From 303640199d0436c5e7acdf50b837a027b5726594 Mon Sep 17 00:00:00 2001
From: Robert Haas <rhaas@postgresql.org>
Date: Thu, 19 Dec 2019 09:06:54 -0500
Subject: [PATCH] Fix minor problems with non-exclusive backup cleanup.

The previous coding imagined that it could call before_shmem_exit()
when a non-exclusive backup began and then remove the previously-added
handler by calling cancel_before_shmem_exit() when that backup
ended. However, this only works provided that nothing else in the
system has registered a before_shmem_exit() hook in the interim,
because cancel_before_shmem_exit() is documented to remove a callback
only if it is the latest callback registered. It also only works
if nothing can ERROR out between the time that sessionBackupState
is reset and the time that cancel_before_shmem_exit(), which doesn't
seem to be strictly true.

To fix, leave the handler installed for the lifetime of the session,
arrange to install it just once, and teach it to quietly do nothing if
there isn't a non-exclusive backup in process.

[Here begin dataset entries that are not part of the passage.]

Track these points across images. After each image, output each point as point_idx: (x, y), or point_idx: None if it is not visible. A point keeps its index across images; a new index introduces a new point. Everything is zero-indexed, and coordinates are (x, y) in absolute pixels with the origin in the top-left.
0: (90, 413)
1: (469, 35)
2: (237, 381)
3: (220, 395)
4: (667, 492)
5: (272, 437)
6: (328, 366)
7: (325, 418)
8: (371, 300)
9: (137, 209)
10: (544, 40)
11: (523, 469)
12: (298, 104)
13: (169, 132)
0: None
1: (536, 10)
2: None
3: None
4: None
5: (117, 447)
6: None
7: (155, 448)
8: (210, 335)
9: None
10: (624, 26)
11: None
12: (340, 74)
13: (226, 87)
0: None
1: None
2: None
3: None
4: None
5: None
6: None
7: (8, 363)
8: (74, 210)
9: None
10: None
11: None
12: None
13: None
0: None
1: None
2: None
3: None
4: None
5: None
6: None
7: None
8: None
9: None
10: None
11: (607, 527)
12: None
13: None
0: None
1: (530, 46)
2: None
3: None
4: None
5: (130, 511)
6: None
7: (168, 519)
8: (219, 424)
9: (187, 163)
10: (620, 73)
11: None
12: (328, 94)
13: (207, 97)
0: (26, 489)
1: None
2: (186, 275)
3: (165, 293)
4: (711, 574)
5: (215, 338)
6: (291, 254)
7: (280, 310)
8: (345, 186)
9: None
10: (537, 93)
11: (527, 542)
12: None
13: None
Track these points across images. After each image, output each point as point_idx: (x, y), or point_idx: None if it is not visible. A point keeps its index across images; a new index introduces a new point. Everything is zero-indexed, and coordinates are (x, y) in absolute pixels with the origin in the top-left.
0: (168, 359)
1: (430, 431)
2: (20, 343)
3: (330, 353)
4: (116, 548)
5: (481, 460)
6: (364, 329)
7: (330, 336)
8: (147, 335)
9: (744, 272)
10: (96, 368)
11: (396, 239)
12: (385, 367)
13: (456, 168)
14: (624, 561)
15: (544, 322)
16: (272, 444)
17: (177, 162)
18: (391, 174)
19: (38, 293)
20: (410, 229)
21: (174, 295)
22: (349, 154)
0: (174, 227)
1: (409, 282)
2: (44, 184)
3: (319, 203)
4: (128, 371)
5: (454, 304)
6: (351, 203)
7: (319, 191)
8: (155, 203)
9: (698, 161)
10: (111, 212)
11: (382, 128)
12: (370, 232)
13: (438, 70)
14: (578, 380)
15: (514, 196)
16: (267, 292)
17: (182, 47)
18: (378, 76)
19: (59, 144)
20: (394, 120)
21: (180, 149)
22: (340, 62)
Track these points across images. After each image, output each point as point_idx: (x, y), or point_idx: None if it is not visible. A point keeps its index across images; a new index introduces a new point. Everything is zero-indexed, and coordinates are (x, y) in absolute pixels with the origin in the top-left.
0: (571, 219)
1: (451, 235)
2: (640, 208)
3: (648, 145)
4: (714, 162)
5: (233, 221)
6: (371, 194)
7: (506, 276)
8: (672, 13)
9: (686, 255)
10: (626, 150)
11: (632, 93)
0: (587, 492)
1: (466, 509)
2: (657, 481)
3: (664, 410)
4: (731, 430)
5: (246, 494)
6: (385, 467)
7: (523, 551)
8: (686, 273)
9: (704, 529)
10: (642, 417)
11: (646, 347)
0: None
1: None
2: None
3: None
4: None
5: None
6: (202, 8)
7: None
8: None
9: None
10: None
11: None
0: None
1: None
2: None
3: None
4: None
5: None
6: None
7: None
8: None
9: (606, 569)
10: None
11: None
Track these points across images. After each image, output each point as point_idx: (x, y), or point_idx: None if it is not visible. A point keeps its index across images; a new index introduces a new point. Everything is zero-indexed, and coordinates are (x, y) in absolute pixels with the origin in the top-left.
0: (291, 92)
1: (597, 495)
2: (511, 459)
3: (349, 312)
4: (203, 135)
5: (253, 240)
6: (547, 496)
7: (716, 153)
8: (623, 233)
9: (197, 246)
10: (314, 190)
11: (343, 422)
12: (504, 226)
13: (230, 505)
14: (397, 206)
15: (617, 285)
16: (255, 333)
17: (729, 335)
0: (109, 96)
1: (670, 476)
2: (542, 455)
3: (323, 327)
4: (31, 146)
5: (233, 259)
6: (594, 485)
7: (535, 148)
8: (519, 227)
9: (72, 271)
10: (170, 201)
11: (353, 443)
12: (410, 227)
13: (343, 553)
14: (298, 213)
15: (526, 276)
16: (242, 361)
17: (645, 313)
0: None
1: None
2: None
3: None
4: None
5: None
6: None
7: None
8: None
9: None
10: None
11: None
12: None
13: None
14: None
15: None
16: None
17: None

This is a bug, but for now I'm not going to back-patch, because the
consequences are minor. It's possible to cause a spurious warning
to be generated, but that doesn't really matter. It's also possible
to trigger an assertion failure, but production builds shouldn't
have assertions enabled.

Patch by me, reviewed by Kyotaro Horiguchi, Michael Paquier (who
preferred a different approach, but got outvoted), Fujii Masao,
and Tom Lane, and with comments by various others.

Discussion: http://postgr.es/m/CA+TgmobMjnyBfNhGTKQEDbqXYE3_rXWpc4CM63fhyerNCes3mA@mail.gmail.com
---
 src/backend/access/transam/xlog.c      | 32 +++++++++++++++++++++++---
 src/backend/access/transam/xlogfuncs.c | 17 ++------------
 src/backend/replication/basebackup.c   | 16 ++-----------
 src/include/access/xlog.h              |  3 ++-
 4 files changed, 35 insertions(+), 33 deletions(-)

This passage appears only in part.